When the international police agency Interpol launched its online database of stolen art world-wide in August, it listed around 34,000 objects. The London-based Art Loss Register also flags and tracks thousands of missing artworks, making it difficult, experts said, for any of the Dresden pieces to be fenced. U.S. residents are the biggest buyers in the estimated $6 billion global black market for art, according to the Federal Bureau of Investigation.

Other notorious art heists include the one committed by a pair who impersonated police officers and robbed Boston’s Isabella Stewart Gardner Museum in 1990; the 13 artworks they took, including a painting by Johannes Vermeer, are collectively valued by the FBI at more than $500 million. The works have never been recovered. Neither has Caravaggio’s “Nativity with San Lorenzo and San Francesco,” which was stolen from the Oratory of San Lorenzo in Palermo, Italy, in 1969.

Monday’s heist is the second spectacular burglary in Germany in recent years. Earlier this year, the trial began for four men charged with the 2017 theft of a giant gold coin from Berlin’s Bode Museum.

The coin, weighing some 220 pounds and valued at €3.75 million ($4.1 million), was a commemorative “Big Maple Leaf” coin from the Royal Canadian Mint. It, too, hasn’t been recovered.

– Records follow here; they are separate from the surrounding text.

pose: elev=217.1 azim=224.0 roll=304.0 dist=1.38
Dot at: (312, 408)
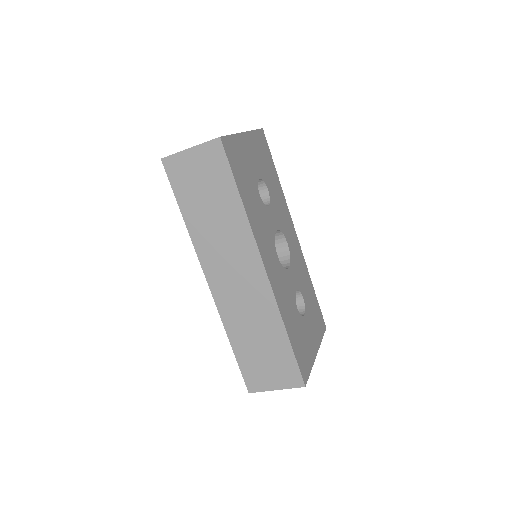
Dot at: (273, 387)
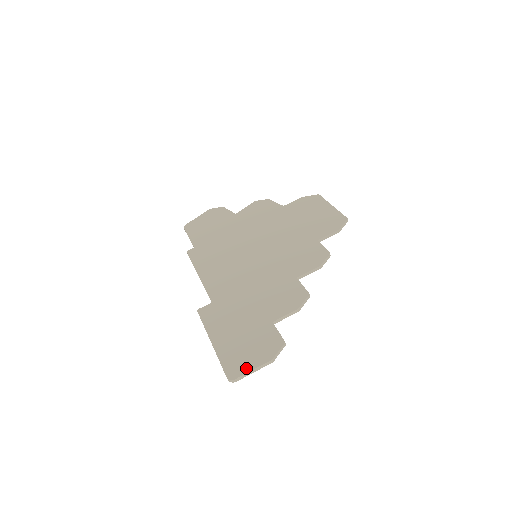
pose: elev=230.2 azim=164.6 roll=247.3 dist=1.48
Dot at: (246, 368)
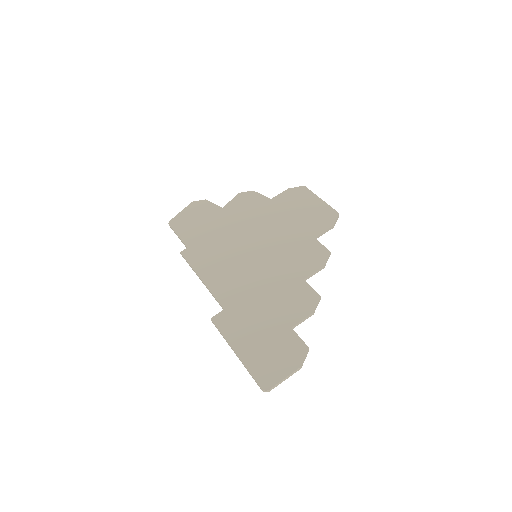
Dot at: (278, 377)
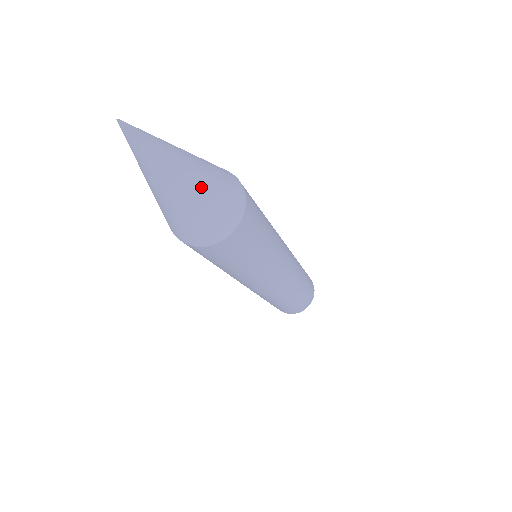
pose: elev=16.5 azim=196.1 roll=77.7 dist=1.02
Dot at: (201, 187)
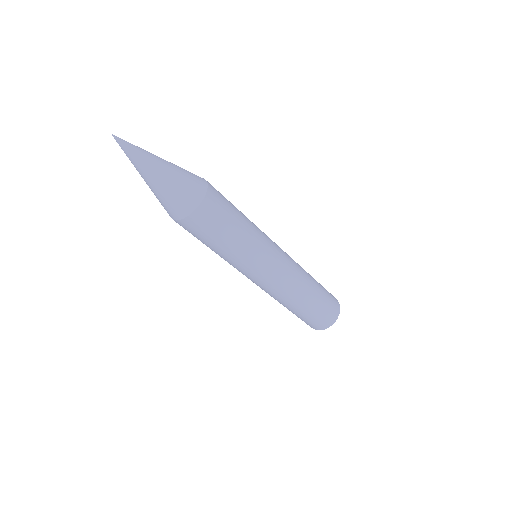
Dot at: (171, 168)
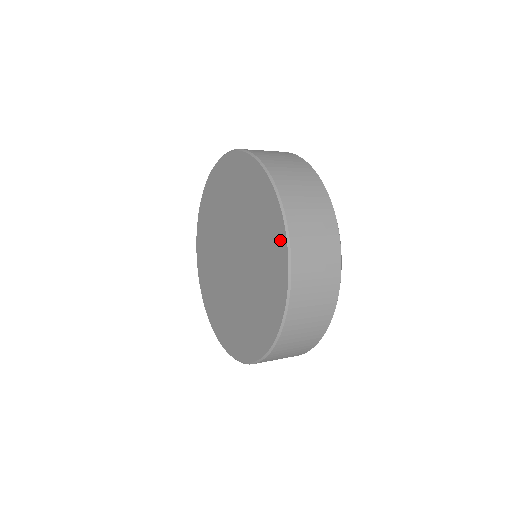
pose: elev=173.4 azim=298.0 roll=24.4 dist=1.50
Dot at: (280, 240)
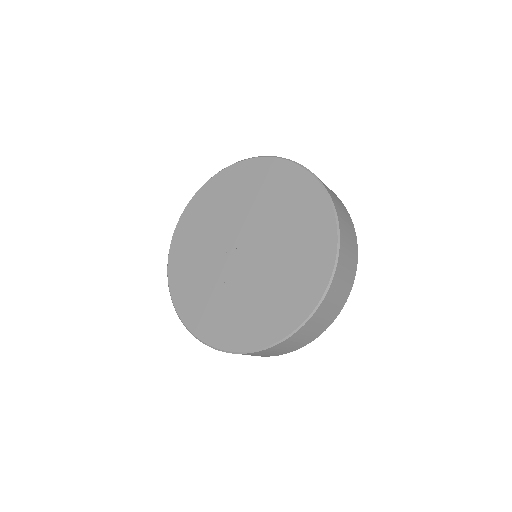
Dot at: (305, 182)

Around 90% of museum thefts are linked to someone with ties to the institution, according to the Denver-based International Foundation for Cultural Property, which suggested that German authorities would likely scrutinize the palace staff for clues.

The theft is a devastating blow to the Green Vault, one of Europe’s largest treasure chambers. The gallery of eight lavishly decorated rooms houses the eclectic collection of artworks, jewelry and curiosities amassed by Augustus the Strong, a Saxon ruler who also became king of Poland in the 18th century.

The Baroque-era rooms where the jewels were displayed were damaged during World War II and their content plundered by the Soviet Red Army. But the collection was returned in 1958 and the royal residence that originally housed it was renovated in the early 2000s. The Green Vault eventually reopened in 2006 as a near-perfect replica of the original chamber.

Ms. Becker, the historian, said the Green Vault collection stood alone in the world for the vast breadth of its jewels from the 18th century, an era when European artisans were beginning to use diamonds in high-art jewelry. 

Unlike other renowned jewelry collections amassed over many years at museums like the Victoria and Albert in London, the Green Vault collection, Ms. Becker said, was unique for having been assembled contemporaneously by royalty in Saxony.

“There’s nothing like it in the world, in one place,” she said. “It was the symbol of man’s highest achievement at that age. It is very much more than jewelry.”